While the 20 percent reduction is correct, Harapan did not tell you the reason for this reduction. Before I explain, it is important to note that the overall budget for the Ministry of Health (MOH) has been steadily increasing.
For 2018, healthcare was given a budget of RM26.58 billion which is a 9.5 percent or 1.7 billion increase compared to what it received in the 2017 budget. Much of these increases was to build more clinics, hospitals and to purchase medical equipment – all this rather than being wasted due to inefficient drug supply.
In comparison, the last year when Dr Mahathir Mohamad was PM in 2003, the healthcare budget was just RM7.6 billion.
The MOH has come out on record even in early 2015 that they planned to move to generic drugs in order to cut down on cost.
Generic drugs are copies of brand-name drugs that have exactly the same dosage, intended use, effects, side effects, route of administration, risks, safety and strength of the original drug.

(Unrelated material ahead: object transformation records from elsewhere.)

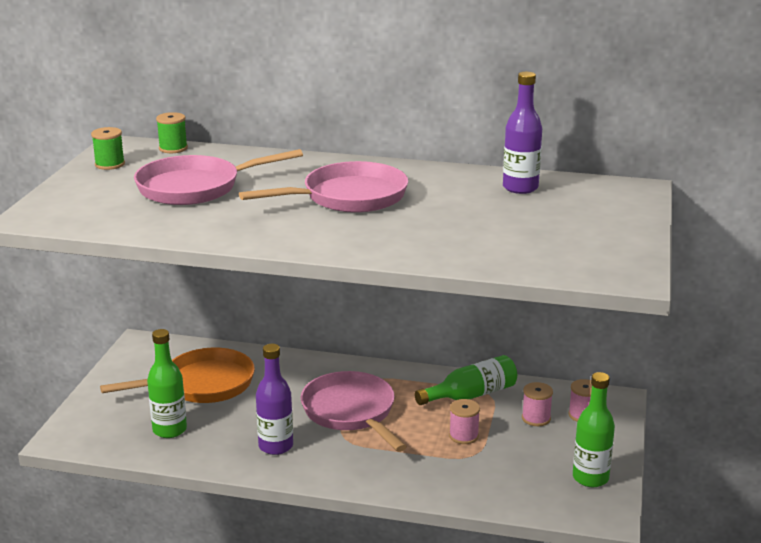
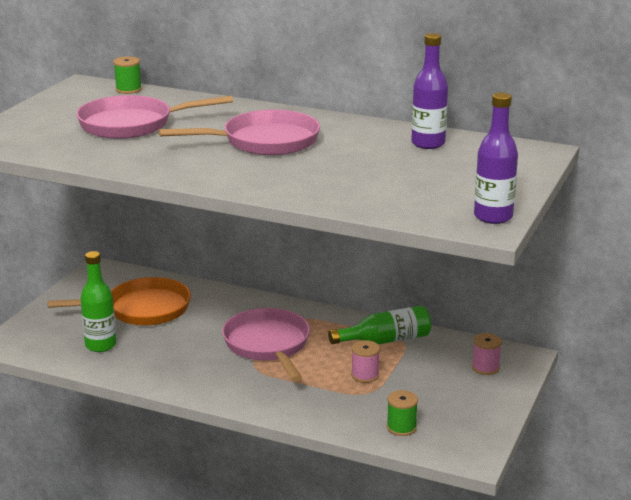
camera: 10 degrees right, 0 degrees up
(110, 164) = (67, 100): green spool -> green spool (401, 427)
(276, 446) = (190, 368): purple bottle -> purple bottle (493, 217)
(536, 418) = (439, 366): pink spool -> none
(590, 478) = (470, 423): green bottle -> none

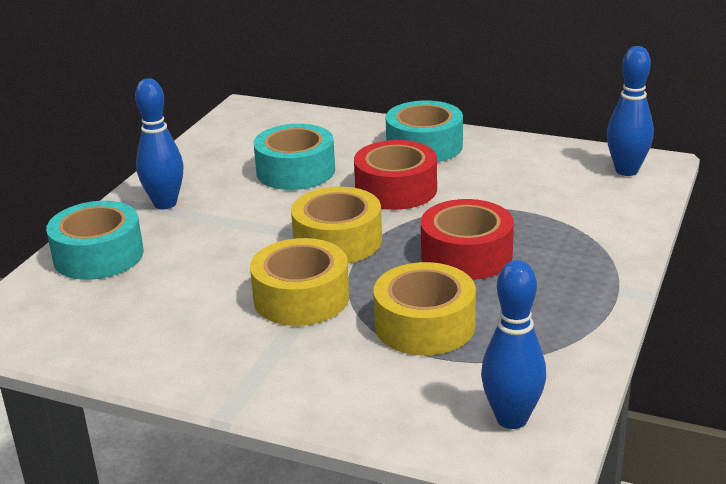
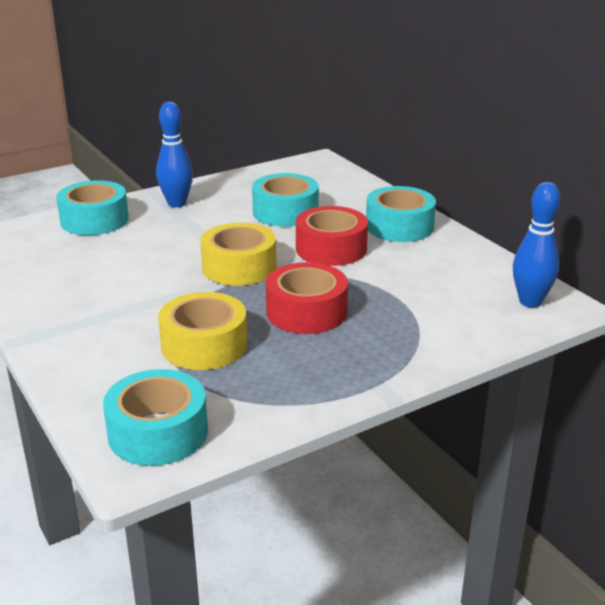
camera: 35 degrees right, 0 degrees up
(301, 298) = (160, 293): yellow tape -> none
(511, 419) = (158, 432): blue bowling pin -> turquoise tape

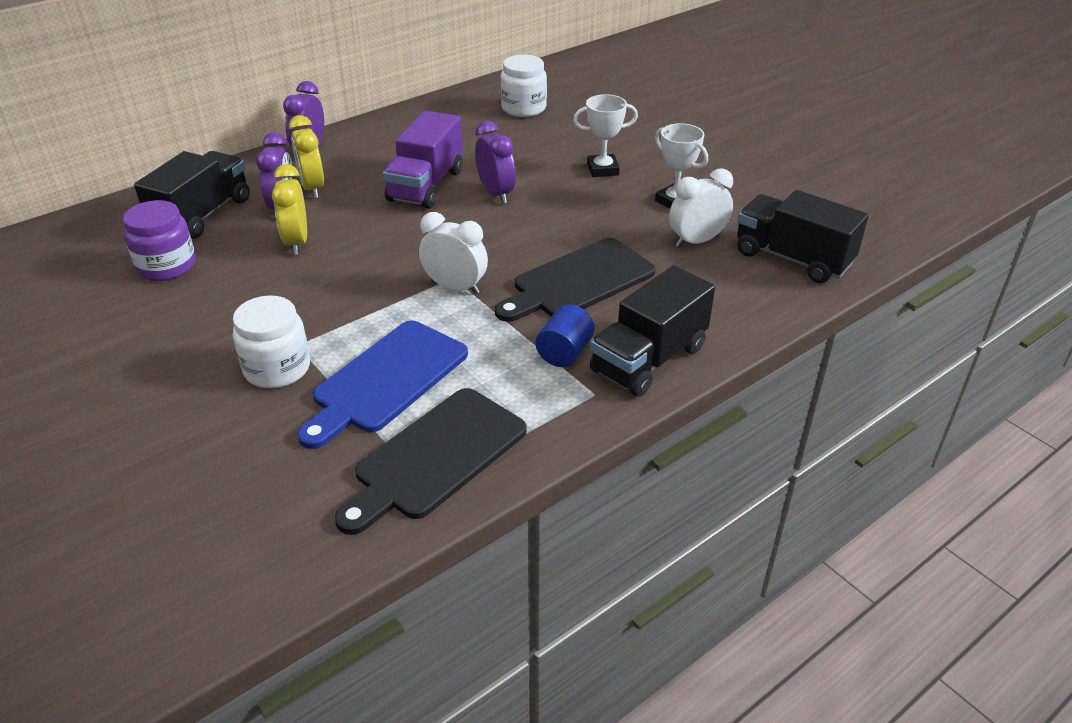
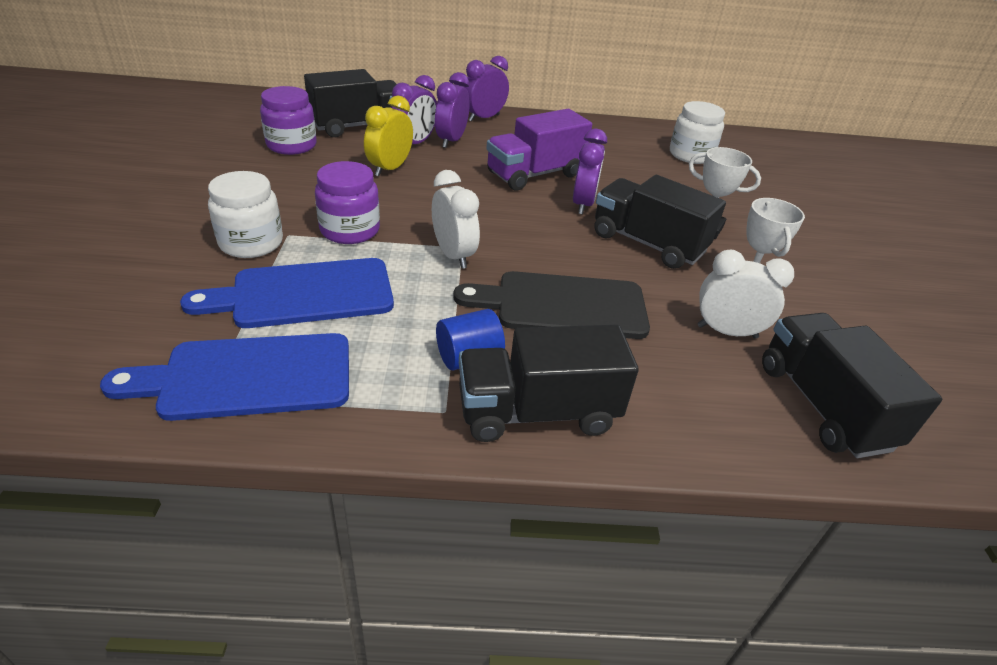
camera: 35 degrees right, 0 degrees up
(312, 188) = (451, 141): yellow clock -> purple clock
(344, 313) = (350, 230): none -> purple jar
(436, 457) = (248, 377): black cutting board -> blue cutting board
(579, 203) = (647, 243): none -> black truck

There is no difference.
Generic drugs usage worldwide has surged in recent years. The biggest catalyst for growth is an increasingly global pharmaceutical spending trend towards generics.

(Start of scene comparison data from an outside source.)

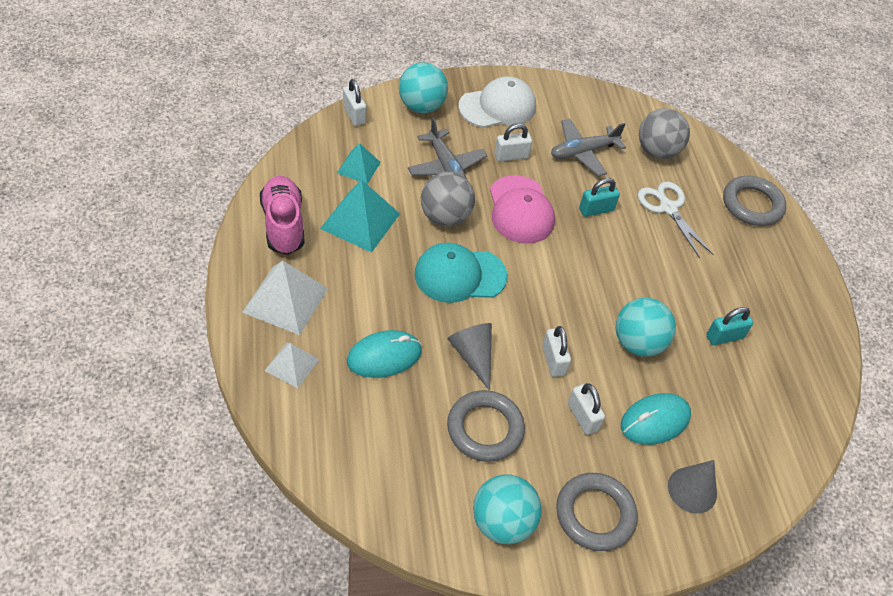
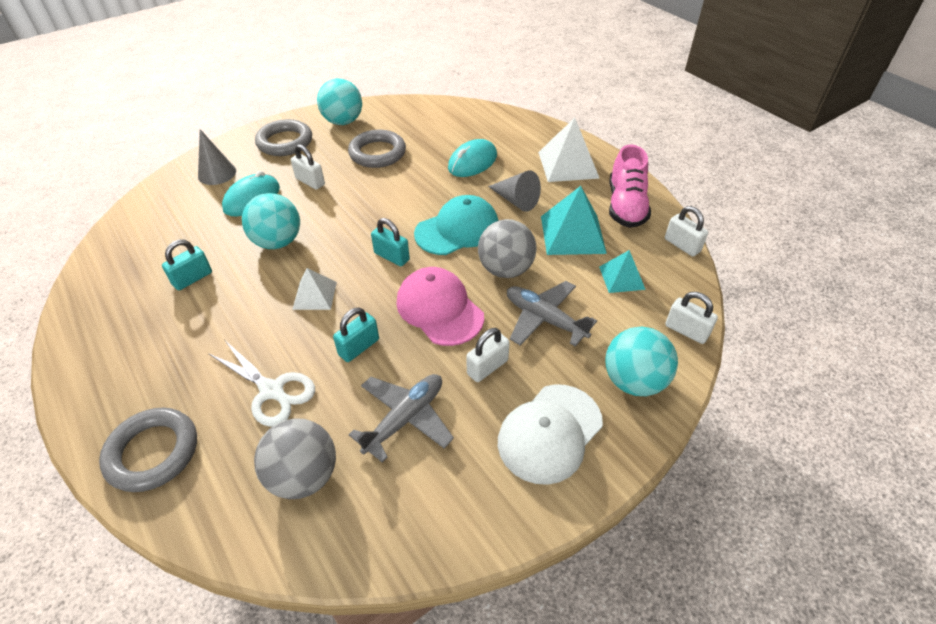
camera: 160 degrees right, 5 degrees down
(283, 224) = (625, 206): pink shoe -> pink shoe turned 45 degrees clockwise
(292, 365) = (526, 138): white pyramid -> white pyramid (314, 295)
(473, 355) = (410, 185): grey cone -> grey cone (516, 200)
(536, 275) = (391, 256): none -> turquoise padlock
(553, 360) = (347, 204): white padlock -> white padlock (682, 245)

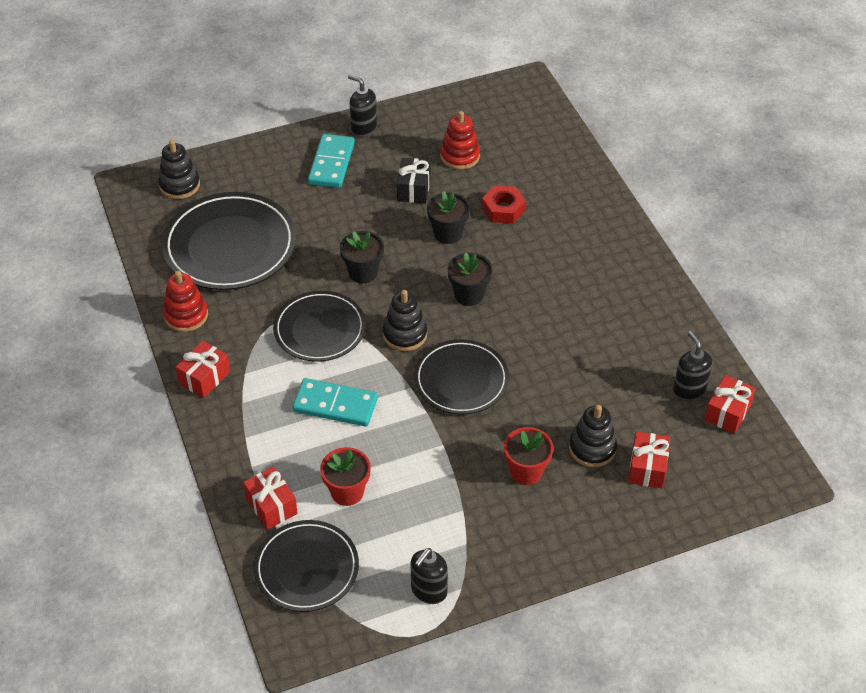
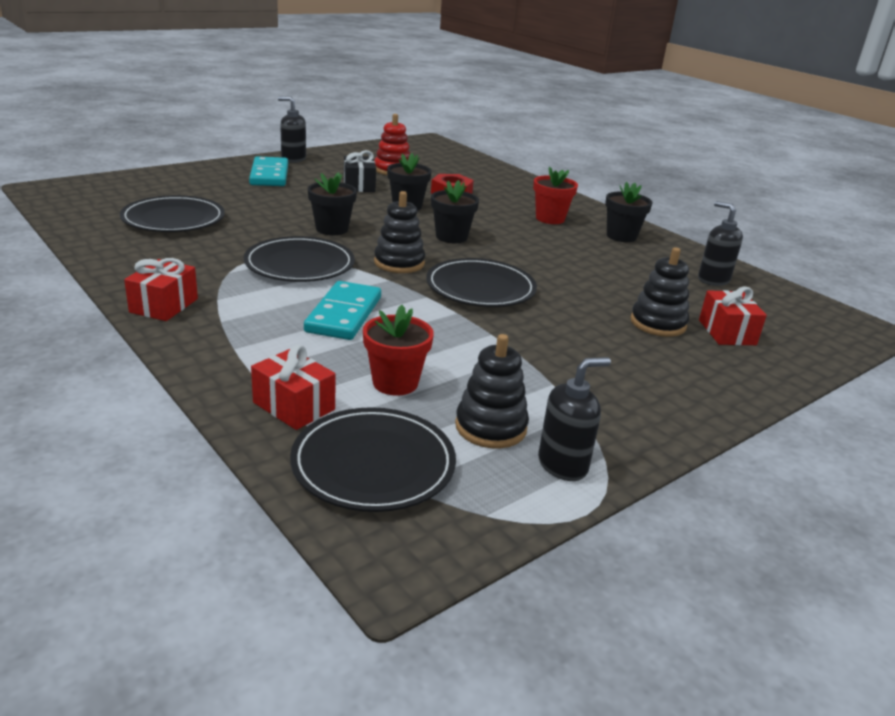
camera: 20 degrees left, 20 degrees down
(179, 185) = (106, 188): black stacking toy -> black stacking toy (490, 427)
(186, 315) = (129, 263): red stacking toy -> none
(230, 246) = (173, 219): black plate -> black plate, size x0.66
(335, 405) = (343, 314): turquoise domino -> turquoise domino turned 75 degrees counterclockwise
(428, 591) = (563, 465): black soap dispenser -> black soap dispenser turned 135 degrees counterclockwise
(526, 471) = (602, 346): red flower pot -> red flower pot (550, 219)
(641, 306) = (621, 236): none -> black flower pot
(727, 412) = (763, 291): red gift -> none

Continuously increasing healthcare expenditures have pushed governments to seek ways to control their healthcare expenditures. This is catalysing an increasing demand for generics versus their branded counterparts.

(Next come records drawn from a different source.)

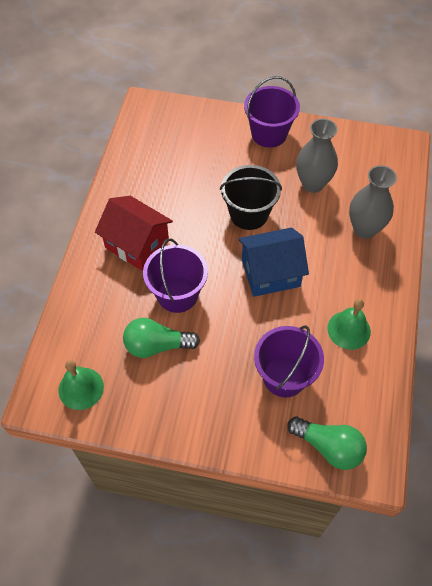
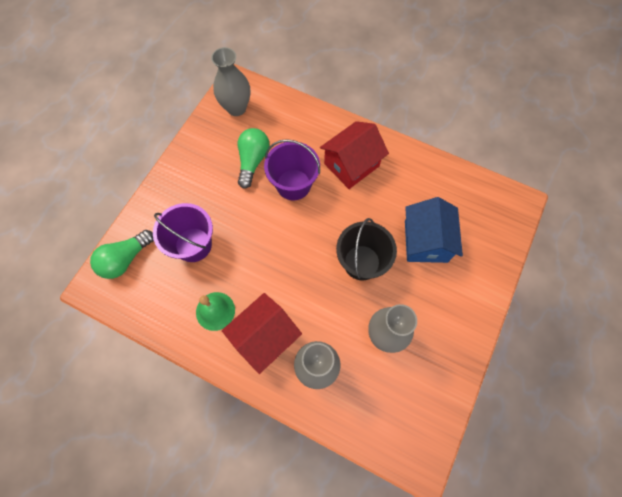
camera: 105 degrees right, 10 degrees up
(81, 388) = (236, 108): green bell -> grey vase
(269, 134) = (461, 311): purple bucket -> none
(270, 273) = (292, 262): blue house -> blue house (425, 241)
(355, 277) = (265, 336): none -> red house

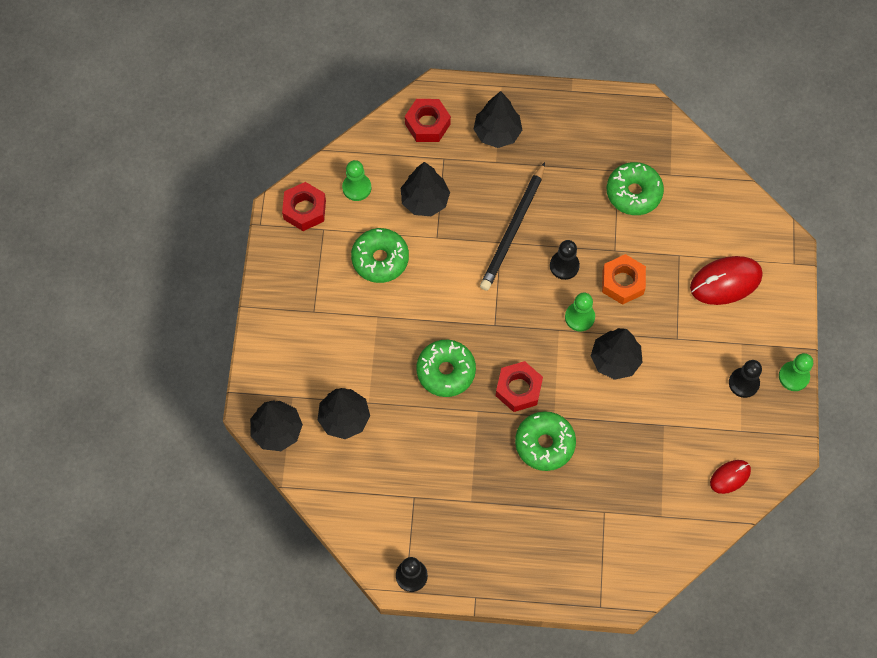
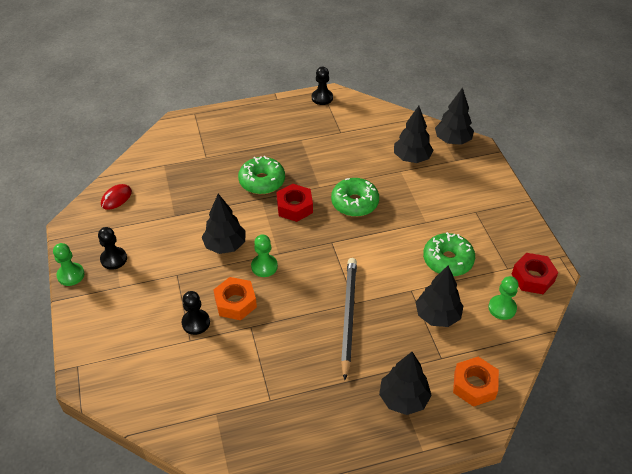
camera: 160 degrees right, 20 degrees down
(427, 124) = (474, 385): red nut -> orange nut
(564, 266) = (291, 300): black pawn -> black pawn (196, 323)
(633, 193) = (248, 383): green donut -> none
(725, 282) = (141, 330): red mouse -> none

In fact, moving to generic drugs also gives an opportunity for local manufacturers to grow their business instead of Malaysia having to import all our medicines.
Currently, 30 percent of generic drugs are sourced from local manufacturers whereas almost all branded medicines are produced overseas.
Another major driver for this growth is that the patent periods for proprietary drugs have been considerably shortened - meaning that generic drugs can now be introduced much earlier after the original drugs were introduced.
On top of replacing more expensive branded drugs with identical generic drugs, MOH also wanted to reduce the previous practice of dispensing too much medicine to patients which ended up getting thrown away as the patients simply cannot use up all the medicines given. Therefore, more reasonable and accurate dosages were given instead.
Since money has now been saved from inefficient drug supplies, the government can now invest in better equipment and build more clinics and hospitals to serve the people which also provides places for our medical graduates to perform their housemanship.
Unlike private clinics which Harapan wants to promote with their Kad Peduli Sihat, the federal government also has to take into account the need to provide places for our medical graduates as well as free healthcare for Malaysians - which is why the focus is on government-owned clinics and hospitals rather than the private for-profit clinics that Harapan favours.
For years, the opposition claimed that government departments needed to increase efficiency and cut wastage in their spending.
However, when our MOH did exactly that, rather than receiving praise, it was spinned by the opposition to incite instead.
This is just like how Harapan misled the rakyat in that budgets for public universities have been cut even though this had always been a deliberate and stated plan in the Higher Education Blueprint 2015-2025.
This was to force the public universities to be more efficient and to collaborate much closer with the private sector to ensure their research will be in practical and commercially viable areas and to ensure the relevant courses they offer are in areas where their graduates can easily find work with the private sector they collaborate with.
This deliberate move has begun to show results. Our public universities have been rocketing up the rankings of all the world universities in recent years - unlike in the past under Mahathir where they kept dropping year after year.
ERIC SEE-TO is deputy director, BN strategic communications department.